Action item: Nothing below is to be printed except the lines between the line holding "112: (111, 207)" and the line holding "184: (6, 134)", inclusive, each exactly as it appears.
##### Dataset records
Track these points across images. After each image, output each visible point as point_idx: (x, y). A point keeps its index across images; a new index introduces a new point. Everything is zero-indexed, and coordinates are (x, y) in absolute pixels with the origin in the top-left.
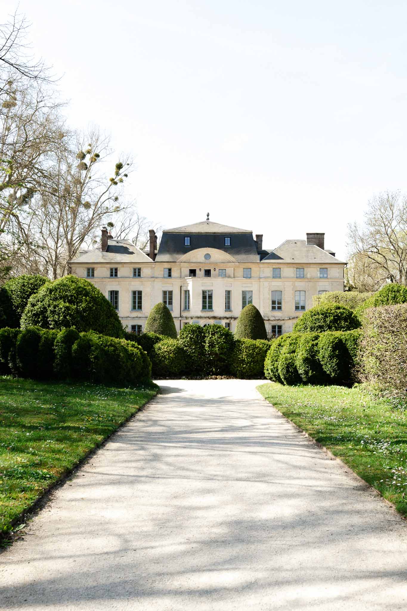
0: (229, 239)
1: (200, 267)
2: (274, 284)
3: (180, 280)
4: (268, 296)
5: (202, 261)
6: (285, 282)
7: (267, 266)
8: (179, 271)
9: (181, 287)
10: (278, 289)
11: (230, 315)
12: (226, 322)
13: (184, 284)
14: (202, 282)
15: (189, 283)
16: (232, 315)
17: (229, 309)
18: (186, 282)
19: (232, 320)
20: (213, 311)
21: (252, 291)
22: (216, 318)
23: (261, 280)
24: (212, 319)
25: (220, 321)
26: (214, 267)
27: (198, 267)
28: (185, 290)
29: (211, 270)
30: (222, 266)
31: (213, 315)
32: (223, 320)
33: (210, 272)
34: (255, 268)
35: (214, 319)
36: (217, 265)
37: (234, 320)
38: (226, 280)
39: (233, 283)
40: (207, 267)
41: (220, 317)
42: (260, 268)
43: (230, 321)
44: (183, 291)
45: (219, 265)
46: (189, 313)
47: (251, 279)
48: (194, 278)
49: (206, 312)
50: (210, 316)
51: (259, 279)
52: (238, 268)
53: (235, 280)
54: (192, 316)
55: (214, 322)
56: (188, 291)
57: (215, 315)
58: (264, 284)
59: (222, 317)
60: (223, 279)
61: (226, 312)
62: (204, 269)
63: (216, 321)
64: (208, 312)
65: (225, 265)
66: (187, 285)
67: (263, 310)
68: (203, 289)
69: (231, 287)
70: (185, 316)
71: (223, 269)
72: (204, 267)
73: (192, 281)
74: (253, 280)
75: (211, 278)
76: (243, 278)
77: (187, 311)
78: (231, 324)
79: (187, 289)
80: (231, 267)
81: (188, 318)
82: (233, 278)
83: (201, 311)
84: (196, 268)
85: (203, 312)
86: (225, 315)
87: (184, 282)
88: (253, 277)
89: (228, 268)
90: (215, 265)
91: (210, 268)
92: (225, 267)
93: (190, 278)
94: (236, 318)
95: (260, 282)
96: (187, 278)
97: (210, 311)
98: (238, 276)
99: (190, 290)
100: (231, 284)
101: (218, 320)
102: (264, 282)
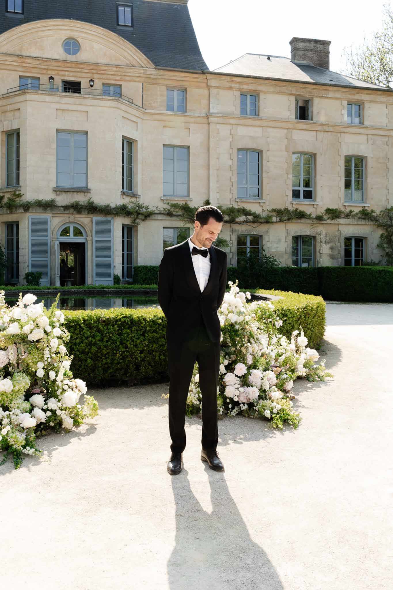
0: (128, 9)
1: (51, 73)
2: (242, 131)
4: (230, 162)
5: (56, 57)
6: (269, 130)
7: (228, 85)
10: (254, 146)
11: (134, 204)
12: (123, 224)
13: (3, 114)
14: (58, 106)
15: (19, 109)
16: (140, 207)
17: (131, 191)
18: (9, 108)
19: (140, 218)
20: (90, 189)
21: (189, 147)
22: (98, 210)
23: (211, 119)
24: (86, 212)
25: (109, 218)
26: (89, 75)
27: (45, 72)
28: (10, 129)
29: (81, 81)
30: (112, 75)
31: (89, 202)
32: (118, 216)
33: (80, 86)
34: (198, 87)
35: (92, 213)
36: (99, 72)
37: (143, 220)
38: (123, 107)
39: (139, 121)
40: (71, 74)
41: (108, 210)
42: (209, 90)
43: (135, 220)
44: (3, 132)
45: (103, 72)
46: (19, 196)
47: (185, 116)
48: (32, 92)
49: (68, 191)
50: (81, 205)
51: (208, 117)
52: (154, 84)
53: (145, 113)
54: (27, 202)
55: (91, 221)
56: (17, 133)
57: (93, 203)
58: (218, 129)
59: (114, 209)
60: (116, 102)
61: (124, 197)
62: (62, 80)
63: (96, 218)
64: (75, 193)
65: (119, 73)
66: (14, 115)
67: (218, 197)
68: (60, 127)
69: (137, 131)
70: (5, 204)
71: (113, 82)
72: (63, 73)
73: (26, 101)
74: (192, 120)
75: (83, 97)
76: (167, 110)
77: (14, 190)
78: (137, 230)
79: (15, 127)
80: (135, 81)
81: (14, 210)
82: (141, 109)
83: (54, 188)
84: (38, 73)
85: (61, 193)
86: (122, 204)
87: (3, 108)
88: (192, 110)
89: (128, 81)
90: (94, 71)
91: (80, 77)
92: (121, 78)
93: (20, 92)
94: (148, 216)
95: (209, 124)
96: (13, 94)
97: (79, 191)
98: (153, 105)
99: (20, 129)
100: (136, 123)
101: (102, 216)
102: (218, 126)
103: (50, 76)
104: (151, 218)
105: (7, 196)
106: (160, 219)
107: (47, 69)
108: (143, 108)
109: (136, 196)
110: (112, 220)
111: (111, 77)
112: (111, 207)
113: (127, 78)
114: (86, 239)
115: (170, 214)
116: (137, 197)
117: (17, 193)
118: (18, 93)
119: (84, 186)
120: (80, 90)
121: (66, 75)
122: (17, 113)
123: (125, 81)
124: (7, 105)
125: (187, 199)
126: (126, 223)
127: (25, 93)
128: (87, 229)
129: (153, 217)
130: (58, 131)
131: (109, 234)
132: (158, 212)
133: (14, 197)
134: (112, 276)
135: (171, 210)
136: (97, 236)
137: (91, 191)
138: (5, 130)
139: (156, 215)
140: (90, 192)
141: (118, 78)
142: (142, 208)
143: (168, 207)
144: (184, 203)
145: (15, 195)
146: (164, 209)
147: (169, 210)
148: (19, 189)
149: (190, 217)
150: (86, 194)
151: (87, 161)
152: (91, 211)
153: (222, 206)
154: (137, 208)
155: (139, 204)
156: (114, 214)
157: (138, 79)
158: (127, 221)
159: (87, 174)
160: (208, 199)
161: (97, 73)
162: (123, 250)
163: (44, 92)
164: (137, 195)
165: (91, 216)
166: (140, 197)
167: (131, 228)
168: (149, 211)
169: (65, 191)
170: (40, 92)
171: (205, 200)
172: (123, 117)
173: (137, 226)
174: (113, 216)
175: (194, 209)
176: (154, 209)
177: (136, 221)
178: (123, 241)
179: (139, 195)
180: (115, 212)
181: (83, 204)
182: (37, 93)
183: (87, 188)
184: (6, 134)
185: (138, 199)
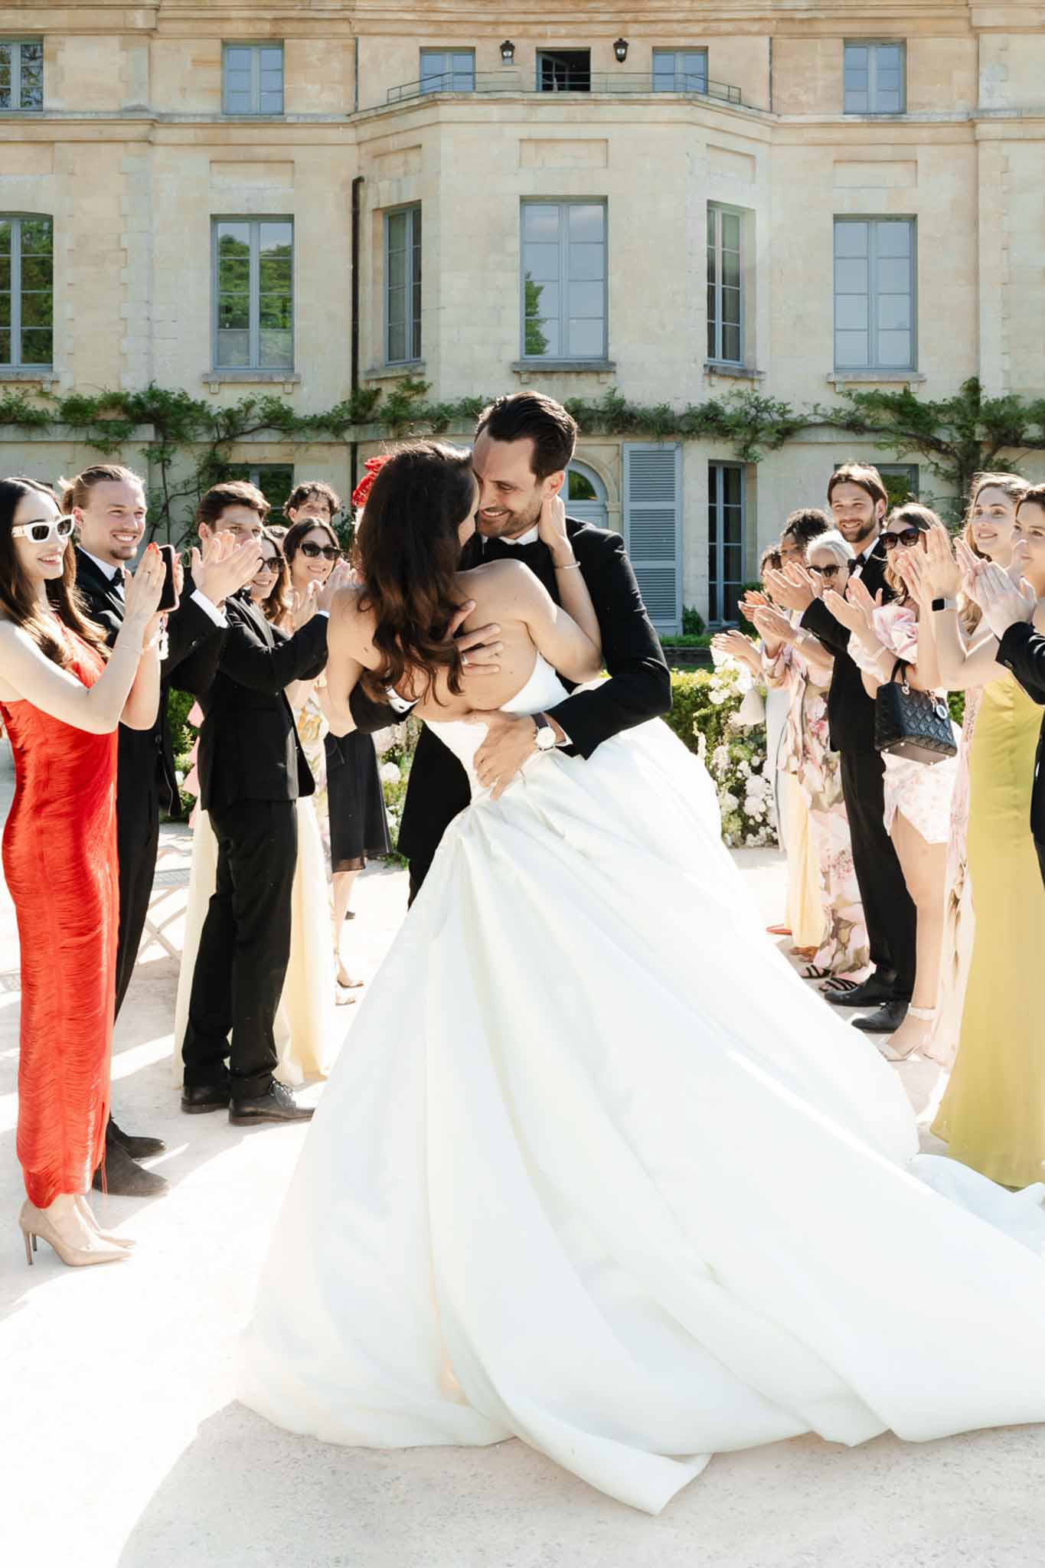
1: (507, 33)
3: (350, 135)
8: (340, 63)
9: (357, 183)
11: (743, 402)
12: (710, 461)
13: (377, 160)
14: (524, 131)
15: (420, 146)
16: (762, 407)
17: (738, 360)
18: (393, 143)
19: (763, 439)
20: (614, 364)
21: (913, 219)
22: (639, 423)
23: (983, 129)
24: (604, 429)
25: (669, 445)
26: (614, 29)
27: (489, 30)
28: (395, 202)
29: (590, 48)
30: (679, 21)
31: (610, 399)
32: (693, 439)
33: (587, 68)
34: (941, 34)
35: (620, 432)
36: (642, 17)
37: (774, 446)
38: (710, 118)
39: (760, 151)
40: (563, 30)
41: (665, 421)
42: (977, 37)
43: (746, 448)
44: (376, 210)
45: (652, 17)
46: (421, 389)
47: (904, 125)
48: (453, 99)
49: (552, 372)
50: (589, 409)
51: (972, 123)
52: (804, 36)
53: (775, 127)
54: (441, 406)
55: (618, 454)
56: (415, 210)
57: (622, 402)
58: (1007, 159)
59: (682, 417)
60: (689, 108)
61: (715, 380)
62: (537, 48)
63: (632, 445)
64: (573, 376)
65: (700, 16)
66: (406, 163)
67: (1007, 367)
68: (529, 190)
69: (753, 181)
70: (384, 412)
71: (682, 42)
72: (540, 29)
73: (439, 123)
74: (925, 134)
75: (595, 100)
76: (845, 114)
77: (406, 373)
78: (755, 477)
79: (409, 197)
80: (749, 33)
81: (406, 427)
82: (764, 115)
83: (515, 363)
84: (472, 36)
85: (532, 376)
86: (706, 402)
87: (378, 144)
88: (923, 106)
89: (729, 34)
90: (628, 17)
91: (587, 37)
92: (705, 29)
93: (423, 100)
94: (787, 432)
95: (976, 142)
96: (404, 105)
97: (583, 368)
98: (803, 98)
99: (423, 203)
100: (751, 157)
101: (649, 439)
102: (1007, 149)
103: (503, 41)
104: (796, 439)
105: (389, 389)
106: (826, 439)
107: (496, 23)
108: (771, 111)
109: (750, 376)
110: (677, 453)
111: (677, 28)
112: (673, 413)
113: (725, 27)
114: (605, 506)
115: (854, 426)
116: (752, 380)
117: (415, 380)
118: (416, 102)
119: (600, 352)
120: (587, 78)
121: (549, 33)
122: (413, 158)
123: (718, 34)
124: (387, 136)
125: (908, 376)
126: (720, 458)
127: (434, 102)
128: (608, 480)
129: (806, 435)
130: (525, 201)
131: (669, 493)
132: (819, 420)
133: (406, 394)
134: (679, 615)
135: (858, 414)
136: (633, 499)
137: (618, 369)
138: (382, 206)
139: (813, 431)
140: (615, 372)
141: (697, 29)
142: (767, 409)
143: (848, 405)
144: (899, 391)
145: (409, 386)
146: (837, 412)
147: (850, 414)
148: (419, 370)
149: (920, 434)
150: (603, 377)
151: (605, 280)
152: (616, 426)
153: (1018, 396)
154: (753, 412)
155: (757, 399)
156: (683, 433)
157: (756, 27)
158: (725, 451)
159: (605, 318)
160: (975, 376)
161: (636, 22)
162: (712, 536)
163: (486, 96)
164: (752, 372)
165: (618, 440)
166: (762, 377)
167: (739, 471)
168: (788, 422)
169: (545, 372)
170: (475, 96)
171: (967, 377)
172: (708, 145)
173: (753, 465)
174: (680, 438)
175: (929, 407)
176: (806, 411)
177: (750, 451)
178: (712, 512)
179: (760, 373)
180: (685, 428)
181: (594, 408)
182: (465, 100)
183: (605, 357)
184: (385, 214)
185: (756, 386)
##########
Answer to this exercise:
112: (111, 207)
113: (127, 78)
114: (86, 239)
115: (170, 214)
116: (137, 197)
117: (17, 193)
118: (18, 93)
119: (84, 186)
120: (80, 90)
121: (66, 75)
122: (17, 113)
123: (125, 81)
124: (7, 105)
125: (187, 199)
126: (126, 223)
127: (25, 93)
128: (87, 229)
129: (153, 217)
130: (58, 131)
131: (109, 234)
132: (158, 212)
133: (14, 197)
134: (112, 276)
135: (171, 210)
136: (97, 236)
137: (91, 191)
138: (5, 130)
139: (156, 215)
140: (90, 192)
141: (118, 78)
142: (142, 208)
143: (168, 207)
144: (184, 203)
145: (15, 195)
146: (164, 209)
147: (169, 210)
148: (19, 189)
149: (190, 217)
150: (86, 194)
151: (87, 161)
152: (91, 211)
153: (222, 206)
154: (137, 208)
155: (139, 204)
156: (114, 214)
157: (138, 79)
158: (127, 221)
159: (87, 174)
160: (208, 199)
161: (97, 73)
162: (123, 250)
163: (44, 92)
164: (137, 195)
165: (91, 216)
166: (140, 197)
167: (131, 228)
168: (149, 211)
169: (65, 191)
170: (40, 92)
171: (205, 200)
172: (123, 117)
173: (137, 226)
174: (113, 216)
175: (194, 209)
176: (154, 209)
177: (136, 221)
178: (123, 241)
179: (139, 195)
180: (115, 212)
181: (83, 204)
182: (37, 93)
183: (87, 188)
184: (6, 134)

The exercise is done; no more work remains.